The Valuation Office Agency is currently assessing almost 2m businesses across the country and the postponed rating list will become effective from 1 April 2017 based on values at 1 April 2015. Businesses will finally find out how the redistribution of the rates burden will affect them for the next five years. The current 2010 rating list framework is based on rental values in 2008, just before the great recession hit.

There will almost certainly be a reduction in liability for many businesses in areas outside of London and the south-east. However, it is unlikely that the winners will see levels of savings that might have been realised had the 2015 revaluation gone ahead. This would have been based upon 2013 rental values, well into the recession. The two year delay means that some properties will have seen a recovery in values in line with the economic revival. Some prime properties may even have regained the values they last saw at the height of 2008, which means that their rate liability may even rise.

The retail sector has been the worst hit from the deferred revaluation date and many pitches have seen business rates overtake rents, which have fallen by as much as 50% while rates rise annually in line with the RPI. Although some historic market towns have held firm, most Welsh high streets have suffered badly, hit by a substantial decline in what were formerly prime pitches, exacerbated by empty units and competition from online retailers deterring shoppers.

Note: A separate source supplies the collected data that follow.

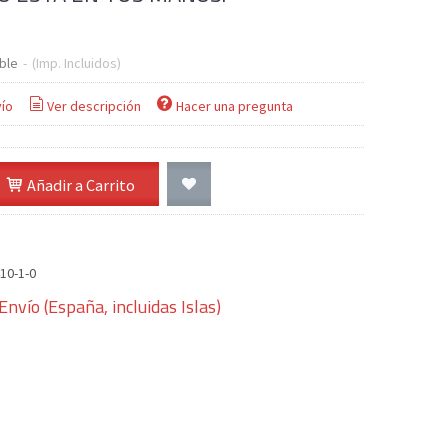
ble
-
(Imp. Incluidos)
ío
Ver descripción
Hacer una pregunta
Añadir a Carrito
10-1-0
Envío (España, incluidas Islas)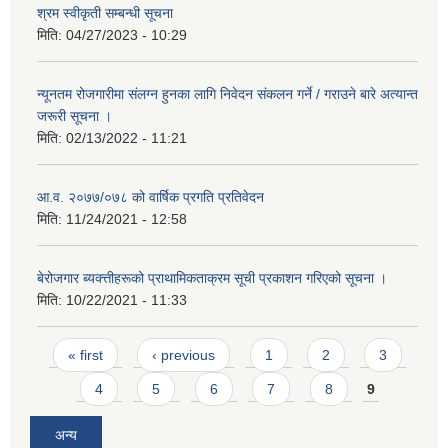
श्रम स्वीकृती सम्बन्धी सूचना
मिति:
04/27/2023 - 10:29
न्यूनतम रोजगारीमा संलग्न हुनका लागि निवेदन संकलन गर्ने / गराउने बारे अत्यान्त
जरूरी सूचना ।
मिति:
02/13/2022 - 11:21
आ.व. २०७७/०७८ को वार्षिक प्रगति प्रतिवेदन
मिति:
11/24/2021 - 12:58
बेरोजगार ब्यक्त्तीहरूको प्राथामिकताक्रम सूची प्रकाशन गरिएको सूचना ।
मिति:
10/22/2021 - 11:33
Pages
« first
‹ previous
1
2
3
4
5
6
7
8
9
अन्य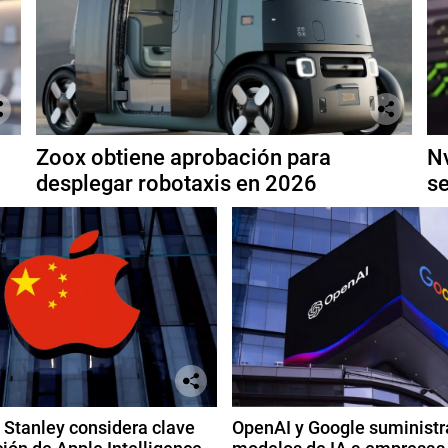
Zoox obtiene aprobación para
Nv
desplegar robotaxis en 2026
se
Stanley considera clave
OpenAI y Google suministr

It is possible the new list could see rate liabilities on these high streets drop by up to 20%. Shopping centres away from prime destination locations have also suffered and may see 10-14% reductions. High streets in parts of England such as the south-west, the Midlands and the north haven't fared much better than Wales, and liabilities in secondary and provincial towns may decrease by around 13%. A knock-on impact on retail warehouses may be reflected by reductions in liabilities, although parts of England have fared better. The office sector presents a different picture having enjoyed a stronger recovery and although some downward adjustments are likely, hot spots will see increases.

Ultimately individual liabilities will be determined by a combination of the rateable value and the multiplier. The multiplier will increase if total rateable values decrease as a result of the revaluation, in order to maintain revenue. As always there will be winners and losers. As a member of the RICS National Rating and Local Taxation Policy Panel and the Welsh Ratepayers Forum I have been lobbying for more regular revaluations to reflect movements in property values and maintain a fairer tax base - particularly poignant during recession. We would, over time, like to see a move to bi-annual or even annual valuations. In the meantime, we hope that the 2017 list will help to redress the imbalance between rent and rates so that high street retailers and other adversely affected businesses do not carry an excessive burden any longer.